Abstract 155: Contribution of Foamy Monocytes to Nascent Atherosclerosis

Infiltration of monocytes into the arterial wall and subsequent differentiation into macrophages, which take up lipoproteins to become foam cells, is a key step in atherogenesis. We reported that apoE -/- mice on high fat diet (HFD) for 12 weeks had foamy monocytes, characterized as intracellular lipid droplets, in blood. However, atherosclerosis starts early in apoE -/- mice after HFD, and it is unknown when foamy monocytes first appear in blood of apoE-/-mice after HFD and whether foamy monocytes contribute to nascent atherosclerosis. In the current study, apoE -/- and wild-type (WT) mice were fed HFD or normal diet (ND) for 1-5 weeks. Monocyte numbers increased in apoE -/- mice from 1 week on HFD. Importantly, foamy monocytes began appearing in blood of apoE -/- mice within 1 week on HFD. The proportion of foamy to total monocytes increased from ~20% at 1 week to ~40% at 5 weeks on HFD. The majority (~85%) of foamy monocytes were CD11c + while the majority of nonfoamy monocytes were CD11c - in apoE -/- mice on HFD. Foamy monocytes also expressed higher levels of TNF-α and scavenger receptors including CD36 and CD204 than nonfoamy monocytes.

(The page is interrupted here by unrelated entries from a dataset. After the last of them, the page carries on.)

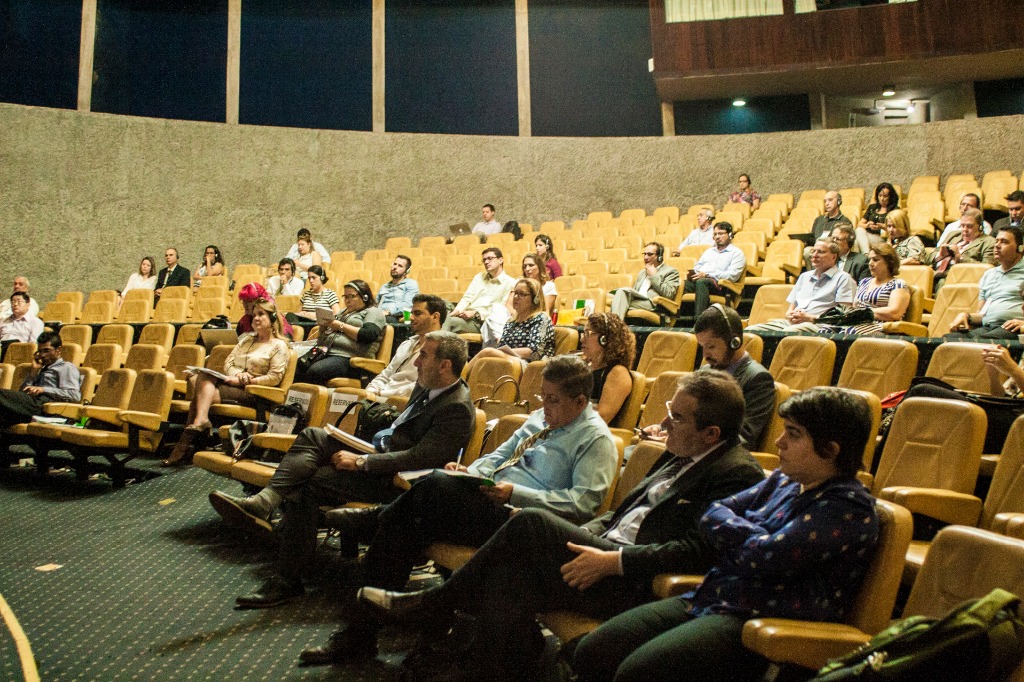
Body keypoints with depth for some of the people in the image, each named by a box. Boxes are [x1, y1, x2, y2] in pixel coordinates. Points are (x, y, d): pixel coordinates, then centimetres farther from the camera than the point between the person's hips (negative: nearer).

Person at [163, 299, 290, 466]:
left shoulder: (279, 346, 3)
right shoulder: (246, 340, 25)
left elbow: (274, 377, -8)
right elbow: (228, 363, 15)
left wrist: (247, 380, -15)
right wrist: (238, 374, -7)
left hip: (251, 392, -7)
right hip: (231, 383, 7)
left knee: (200, 395, -24)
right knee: (201, 377, -25)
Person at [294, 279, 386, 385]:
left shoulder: (374, 312, 8)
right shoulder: (344, 312, 32)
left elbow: (368, 336, -11)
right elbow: (325, 333, 29)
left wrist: (340, 325, -6)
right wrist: (324, 325, 6)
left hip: (347, 357, -7)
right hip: (325, 352, 8)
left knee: (314, 371, -34)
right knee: (296, 367, -20)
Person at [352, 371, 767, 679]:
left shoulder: (738, 474, -12)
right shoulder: (682, 455, 16)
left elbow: (698, 551, -21)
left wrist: (612, 561, -22)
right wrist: (583, 538, 7)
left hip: (636, 583, -9)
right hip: (609, 554, 9)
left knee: (532, 524, -19)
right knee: (510, 576, -15)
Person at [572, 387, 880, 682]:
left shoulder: (850, 507, -11)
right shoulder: (785, 480, 15)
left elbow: (765, 559, -19)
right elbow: (713, 515, 16)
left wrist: (732, 529, 0)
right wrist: (750, 537, -3)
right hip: (709, 599, 8)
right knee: (590, 652, -5)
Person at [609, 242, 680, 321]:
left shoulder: (671, 271, 10)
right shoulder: (642, 272, 33)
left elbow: (668, 294, -7)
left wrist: (654, 276, -1)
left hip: (653, 305, -6)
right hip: (636, 302, 6)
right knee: (621, 292, -27)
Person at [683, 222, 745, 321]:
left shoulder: (737, 253, 10)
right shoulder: (709, 251, 32)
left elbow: (732, 275, -5)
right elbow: (697, 267, 28)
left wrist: (708, 275, -13)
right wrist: (692, 273, 1)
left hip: (719, 284, -5)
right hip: (700, 280, 5)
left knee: (701, 282, -39)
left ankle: (699, 319, -46)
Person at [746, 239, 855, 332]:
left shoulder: (843, 278, 9)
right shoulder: (804, 276, 31)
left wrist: (810, 318, -11)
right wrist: (790, 315, 3)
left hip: (818, 325, -7)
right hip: (791, 322, 7)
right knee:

Cholesteryl-ester-rich VLDL were isolated from apoE -/- mice on HFD, labeled with DiI and intravenously injected into apoE-/- mice on ND (recipients). At 3 hours post injection, both CD11c + and CD11c - monocytes in recipients took up VLDL, becoming DiI + . At 24 hours post injection, ~95% of the DiI + monocytes became CD11c + , suggesting that VLDL uptake, which would cause foamy monocyte formation, induced monocyte phenotypic change to CD11c + . Along with the early appearance of CD11c + foamy monocytes, atherosclerosis started early in apoE -/- mice on HFD. Proportions of CD11c + /CD11b + cells examined by flow cytometry and mRNA levels of CD11c and inflammatory markers such as IL-6 and IL-1β increased in aorta of apoE -/- mice within 3 weeks on HFD compared to those of apoE -/- mice on ND or of WT on ND or HFD. In vitro assay revealed that foamy monocytes adhered more avidly to VCAM-1 under fluid shear stress. In summary, appearance of foamy monocytes and aortic atherosclerotic lesions began early in apoE -/- mice fed HFD. Foamy monocytes may contribute to nascent atherosclerosis via infiltration into arterial wall and production of inflammatory markers.